Updated April 28, 2020 - 3:08 pm

For the second time in two weeks, the Nevada Sentencing Commission is scheduled to examine efforts to control the spread of the coronavirus in the criminal justice system.

Earlier this month, the group narrowly recommended that the Board of Pardons Commissioners — composed of seven Nevada Supreme Court justices, Gov. Steve Sisolak and Attorney General Aaron Ford — decide the criminal justice system’s steps in response to the outbreak.

While the governor has yet to lay out an order regarding the prison system’s response to the pandemic, Clark County Sheriff Joe Lombardo decided to release hundreds of inmates from the Clark County Detention Center, where people are held before their criminal cases are resolved.

At a virtual Sentencing Commission meeting scheduled for Wednesday, the group, headed by Nevada Supreme Court Justice James Hardesty, is expected to dive deeper into how state leaders are trying to control the virus around incarcerated people.

The panel will explore responses to COVID-19 in other states and the possible release of certain inmates in Nevada.

As of Tuesday, at least nine cases were reported among employees in state correctional facilities. No inmates had tested positive for the virus, according to Department of Corrections spokesman Scott Kelley.

Across the country, at least 9,437 people in prison had tested positive for the illness and 131 had died as of last week, according to the Marshall Project, which tracks cases in state and federal prisons.

More than a month ago, United Nations detention experts adopted measures that should be taken at detention facilities.

That list urged authorities to “conduct urgent assessments to identify those individual most at risk within the detained populations, and taking account of all particular vulnerable groups”; and “reduce prison populations and other detention populations wherever possible by implementing schemes of early, provisional or temporary release for those detainees for whom it is safe to do so.”

In advance of Wednesday’s meeting, Tod Story, executive director of the American Civil Liberties Union of Nevada, called for specific details about how the virus was being handled behind bars.

“The Nevada Sentencing Commission has already voted to recommend to Governor Sisolak that he convene the Pardons Board to discuss potential release plans.
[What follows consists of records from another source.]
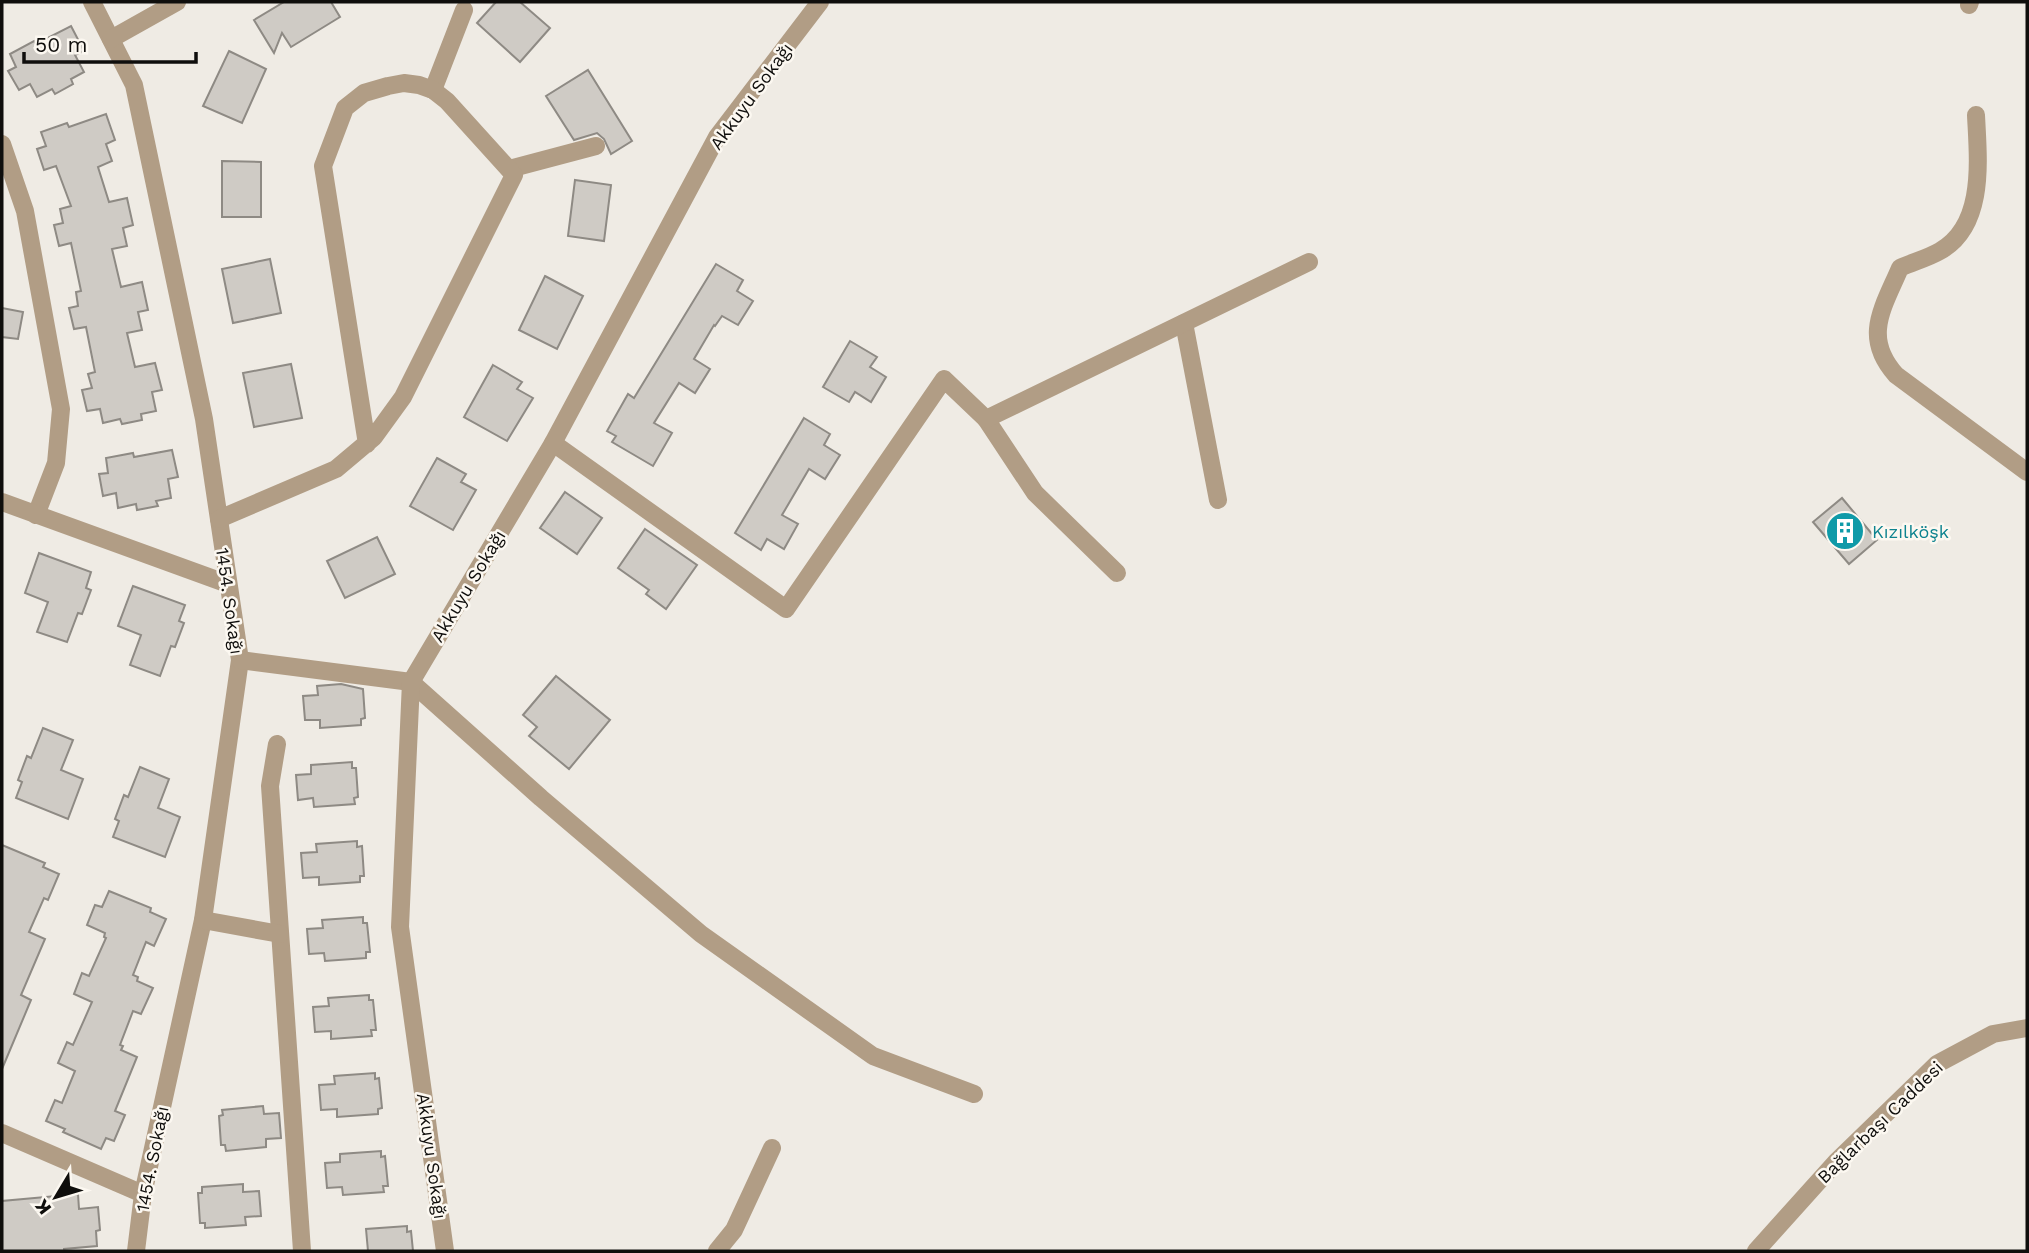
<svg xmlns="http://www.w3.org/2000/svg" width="2029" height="1253" viewBox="0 0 2029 1253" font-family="'Work Sans',sans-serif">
<rect width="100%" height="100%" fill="#efebe4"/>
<g fill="#cfcbc5" stroke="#8e8a84" stroke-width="2">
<path d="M 284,2 L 331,2 L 340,17 L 291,47 L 282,33 L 274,53 L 254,20 Z"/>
<path d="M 496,2 L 520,2 L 550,28 L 520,62 L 477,23 Z"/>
<path d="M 71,26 L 84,51 L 75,55 L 84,72 L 71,79 L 73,84 L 55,94 L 52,89 L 37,97 L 30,84 L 19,90 L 8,71 L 16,67 L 10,54 L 34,41 L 36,44 Z"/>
<path d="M 229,51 L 266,69 L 242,123 L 203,106 Z"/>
<path d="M 588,70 L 632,141 L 611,154 L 604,139 L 597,133 L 574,140 L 546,96 Z"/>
<path d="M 106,114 L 115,140 L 106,144 L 112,161 L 98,167 L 109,202 L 127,198 L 133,225 L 123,228 L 127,246 L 112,249 L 121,287 L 142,282 L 148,310 L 138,312 L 142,330 L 127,333 L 135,367 L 155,363 L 162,390 L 152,392 L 156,411 L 141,414 L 142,420 L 122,424 L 120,419 L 103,423 L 100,409 L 87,411 L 82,390 L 92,388 L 88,374 L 95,372 L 86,327 L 74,329 L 69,308 L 78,306 L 76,292 L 81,291 L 71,243 L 59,246 L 54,225 L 63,223 L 60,209 L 71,206 L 56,166 L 44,170 L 37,149 L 46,146 L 41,132 L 67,123 L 69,127 Z"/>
<path d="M 222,161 L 261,162 L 261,217 L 222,217 Z"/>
<path d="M 575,180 L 611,185 L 604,241 L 568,236 Z"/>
<path d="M 270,259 L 281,313 L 233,323 L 222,269 Z"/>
<path d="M 716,264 L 743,280 L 737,291 L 753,301 L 738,325 L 722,316 L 715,326 L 714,325 L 694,359 L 710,369 L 695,393 L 679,383 L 654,423 L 672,433 L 653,466 L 612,442 L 616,436 L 607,431 L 628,394 L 634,398 Z"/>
<path d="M 545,276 L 583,296 L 557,349 L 519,330 Z"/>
<path d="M 2,308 L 23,312 L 18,339 L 2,337 Z"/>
<path d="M 850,341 L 877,357 L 870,367 L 886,377 L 871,402 L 855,392 L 849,402 L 823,387 Z"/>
<path d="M 291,364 L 302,418 L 254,427 L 243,373 Z"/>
<path d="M 493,365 L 522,382 L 517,389 L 533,398 L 507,441 L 464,417 Z"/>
<path d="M 804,418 L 830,434 L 824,445 L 840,455 L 825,479 L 809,469 L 782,515 L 798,524 L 784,549 L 767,539 L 761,550 L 735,533 Z"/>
<path d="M 172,450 L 178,477 L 168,479 L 171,498 L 156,501 L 158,506 L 137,510 L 136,504 L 118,508 L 116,493 L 103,496 L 99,474 L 108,473 L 106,458 L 133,453 L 134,457 Z"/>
<path d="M 437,458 L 466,474 L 461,482 L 476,490 L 453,530 L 410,506 Z"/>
<path d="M 565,492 L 602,518 L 577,554 L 540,528 Z"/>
<path d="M 1842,498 L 1877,540 L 1849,564 L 1813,522 Z"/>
<path d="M 645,529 L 697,565 L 666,609 L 646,594 L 649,590 L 618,568 Z"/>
<path d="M 377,537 L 395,574 L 345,598 L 327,561 Z"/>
<path d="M 39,553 L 91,572 L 86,588 L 91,590 L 82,614 L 78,613 L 67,642 L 37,632 L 48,602 L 25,593 Z"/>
<path d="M 133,586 L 185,605 L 179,621 L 184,623 L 175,647 L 171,646 L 160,676 L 130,665 L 141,635 L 118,626 Z"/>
<path d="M 556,676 L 610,720 L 569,769 L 529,736 L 537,727 L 523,715 Z"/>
<path d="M 341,684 L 363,689 L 365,718 L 361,719 L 361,725 L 320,728 L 320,720 L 305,720 L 303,696 L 318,695 L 317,686 Z"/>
<path d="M 43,728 L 73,740 L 61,770 L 83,779 L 68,819 L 16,798 L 22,782 L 18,780 L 27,756 L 31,758 Z"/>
<path d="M 352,762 L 352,768 L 356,768 L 358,797 L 354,798 L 355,804 L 314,807 L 313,798 L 298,800 L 296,775 L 311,774 L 311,765 Z"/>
<path d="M 140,767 L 169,779 L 158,808 L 180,817 L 165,857 L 113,837 L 119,821 L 115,819 L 124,795 L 128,797 Z"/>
<path d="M 357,841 L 357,847 L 362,846 L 364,876 L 360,876 L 360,882 L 319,885 L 319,877 L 303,878 L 301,853 L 317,852 L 316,844 Z"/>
<path d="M 2,845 L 45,863 L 43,867 L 59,874 L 48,900 L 44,898 L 29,932 L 45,939 L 21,995 L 31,1000 L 2,1069 Z"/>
<path d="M 109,891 L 151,908 L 150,912 L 166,919 L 154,946 L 146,942 L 133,975 L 138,977 L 137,981 L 153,988 L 141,1014 L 133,1011 L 120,1045 L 123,1046 L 121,1050 L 137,1057 L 115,1111 L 125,1115 L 114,1141 L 106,1138 L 101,1149 L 63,1132 L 65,1129 L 46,1121 L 55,1100 L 62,1103 L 75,1071 L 58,1063 L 67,1042 L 73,1045 L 92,1002 L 74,994 L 82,973 L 89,976 L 106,938 L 104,937 L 105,933 L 87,925 L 95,905 L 102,907 Z"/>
<path d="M 363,917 L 363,923 L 367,923 L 370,952 L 366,952 L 366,958 L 325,961 L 324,953 L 309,954 L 307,929 L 323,928 L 322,920 Z"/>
<path d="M 369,995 L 369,1000 L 373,1000 L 376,1030 L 371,1030 L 372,1036 L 331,1039 L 331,1031 L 315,1032 L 313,1007 L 329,1006 L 328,998 Z"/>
<path d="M 375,1073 L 375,1079 L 379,1078 L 382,1108 L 378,1109 L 378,1114 L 337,1117 L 337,1109 L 321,1110 L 319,1085 L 335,1084 L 334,1076 Z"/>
<path d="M 263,1106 L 264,1114 L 279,1113 L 281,1138 L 266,1139 L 266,1147 L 226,1151 L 225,1145 L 221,1145 L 219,1116 L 223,1115 L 222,1110 Z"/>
<path d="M 381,1151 L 381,1157 L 385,1156 L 388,1186 L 383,1186 L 384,1192 L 343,1195 L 342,1187 L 327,1188 L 325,1163 L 340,1162 L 340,1154 Z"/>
<path d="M 243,1184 L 243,1192 L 259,1191 L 261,1216 L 245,1217 L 246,1225 L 205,1228 L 205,1223 L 200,1223 L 198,1193 L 202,1193 L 202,1187 Z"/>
<path d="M 78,1194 L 79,1209 L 98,1207 L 100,1230 L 96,1231 L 97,1246 L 64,1249 L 64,1251 L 2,1251 L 2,1201 Z"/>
<path d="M 407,1226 L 407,1232 L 411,1231 L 413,1251 L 368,1251 L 366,1229 Z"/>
</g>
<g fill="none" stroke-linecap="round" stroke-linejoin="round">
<g stroke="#b19d85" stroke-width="18">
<path d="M 92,2 L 134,85 L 204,419 L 240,660 L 203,920 L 143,1194 L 136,1251"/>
<path d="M 1969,5 L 1970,2"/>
<path d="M 111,39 L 177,2"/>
<path d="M 433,90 L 464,10"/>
<path d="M 1976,115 C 1978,159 1986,225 1940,251 C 1928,258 1913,262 1900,268 C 1883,308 1862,337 1896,375 L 2027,472"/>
<path d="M 2,144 L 25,211 L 61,409 L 56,463 L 36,515"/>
<path d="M 509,169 L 596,146"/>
<path d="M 1184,323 L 1218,500"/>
<path d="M 986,419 L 1035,493 L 1117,573"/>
<path d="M 553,443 L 786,609 L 944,379 L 986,419 L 1309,262"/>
<path d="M 2,502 L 228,584"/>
<path d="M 219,519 L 336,469 L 374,437 L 403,397 L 514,175 L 447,101 L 433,90 L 419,85 L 404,83 L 388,86 L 364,93 L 345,108 L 323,166 L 367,444"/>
<path d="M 240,660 L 411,682 L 541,798 L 701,934 L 873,1056 L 974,1094"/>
<path d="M 277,744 L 270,786 L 302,1251"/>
<path d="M 203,920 L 280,934"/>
<path d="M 2,1133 L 143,1194"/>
<path d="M 445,1251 L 400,927 L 411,682 L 553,443 L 717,137 L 820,2"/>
<path d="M 717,1251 L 734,1230 L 772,1148"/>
<path d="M 1756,1251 L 1836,1162 L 1937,1064 L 1993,1034 L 2027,1028"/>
</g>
</g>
<defs>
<symbol id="building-disc" viewBox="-11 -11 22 22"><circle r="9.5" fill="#0f9aa8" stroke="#fcf8f1"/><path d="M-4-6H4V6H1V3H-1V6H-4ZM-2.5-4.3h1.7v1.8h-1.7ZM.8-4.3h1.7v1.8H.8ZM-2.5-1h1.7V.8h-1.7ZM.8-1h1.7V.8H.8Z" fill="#fff"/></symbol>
</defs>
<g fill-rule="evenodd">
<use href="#building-disc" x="1823" y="509" width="44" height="44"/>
</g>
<g text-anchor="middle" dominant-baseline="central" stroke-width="5" stroke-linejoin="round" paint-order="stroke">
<g font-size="18" fill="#0f0e0c" stroke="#fcf8f1">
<text transform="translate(751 96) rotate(-54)">Akkuyu Sokağı</text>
<text transform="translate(468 586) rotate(-59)">Akkuyu Sokağı</text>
<text transform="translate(230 601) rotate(82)">1454. Sokağı</text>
<text transform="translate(1880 1122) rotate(-44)">Bağlarbaşı Caddesi</text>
<text transform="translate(432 1156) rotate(82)">Akkuyu Sokağı</text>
<text transform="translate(152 1159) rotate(-79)">1454. Sokağı</text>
</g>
<g font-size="18" fill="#0d838f" stroke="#fcf8f1" text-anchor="start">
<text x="1872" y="531">Kızılköşk</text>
</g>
</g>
<rect width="2029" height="1253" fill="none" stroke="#0f0e0c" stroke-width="7"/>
<g transform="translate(56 1197) rotate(232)" stroke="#fcf8f1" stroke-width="5" paint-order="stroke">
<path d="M0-5L12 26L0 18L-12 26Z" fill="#0f0e0c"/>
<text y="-10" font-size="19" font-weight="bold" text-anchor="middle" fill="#0f0e0c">K</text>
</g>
<path d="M24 52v10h172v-10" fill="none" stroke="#0f0e0c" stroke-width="3.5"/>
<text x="35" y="52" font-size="21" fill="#0f0e0c" stroke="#fcf8f1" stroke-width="5" paint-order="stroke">50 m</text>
</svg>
Now police and prison officials need to start participating in this important discussion by answering the questions the public cares about. We’ve heard from dozens of Nevadans with concerns about the health and safety of incarcerated loved ones, and state leaders cannot keep brushing them off.”

Story said the prison system has yet to disclose details about its testing capabilities or the number of tests given to inmates. Kelley pointed out that the lack of positive cases among inmates is “a fact that NDOC is proud of as it shows the pro-active measures we’re taking at our facilities (are) working.”